■ **Instructions to follow**
Translate this sentence from the passage on CE in drug toxicology into Spanish: "Prime examples include applications that require enantiomeric resolution, methods that consume high amounts of organic solvents, and assays that lack specificity."

■ **Source passage**
As is shown by the examples presented in this chapter, CE provides high-quality data that would be of interest to clinical and forensic drug toxicolo-gists. The obvious tests to be replaced by CE involve methodologies that are too expensive, inaccurate, and/or prone to interferences. Prime examples include applications that require enantiomeric resolution, methods that consume high amounts of organic solvents, and assays that lack specificity. Before widespread adoption of CE assays in clinical and forensic drug toxicology can occur, however, validation and the quality assurance aspects of CE based assays have to be addressed. This is especially important for assays that are used for screening and/or confirmation of the presence or absence of illicit, abused, and banned drugs in urine. Initially, data with quality control urines was collected and published (34-36,63). In this work, data produced by electrokinetic capillary assays were found to be in agreement with the results of other techniques. Despite these encouraging results, additional efforts in exploring the use of CE in the clinical and forensic areas needs to be continued. Of critical importance is that analysis of a large number of external quality control urines, e.g., those offered by Cardiff Bioanalytical Services (UKNEQAS for drugs of abuse, Cardiff, UK) or College of American Pathologists (CAP), should be undertaken.

Currently the use of optical detection is the most popular detection mode employed. UV absorbance in the single and multiwavelength formats as well as fluorescence and laser-induced fluorescence has been successfully used in a number of publications (Table 1). Also, based upon the commercial availability of benchtop instrumentation, the use of MS is currently increasing and soon will establish itself as the detection method of choice for confirmation testing. Thus far, electrochemical detection (77), which is highly sensitive and selective, has received only cursory evaluation for detection of drugs in urine. This is mostly due to the lack of commercial detectors. The use of amperometric detection, however, has recently been demonstrated for the analysis of urinary promethazine and thioridazine (78).

■ **Given material**
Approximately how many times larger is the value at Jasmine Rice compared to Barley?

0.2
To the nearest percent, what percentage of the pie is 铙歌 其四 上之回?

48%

■ **Result**
Algunos ejemplos destacados son las aplicaciones que requieren resolución enantiomérica, los métodos que consumen grandes cantidades de disolventes orgánicos y los ensayos que carecen de especificidad.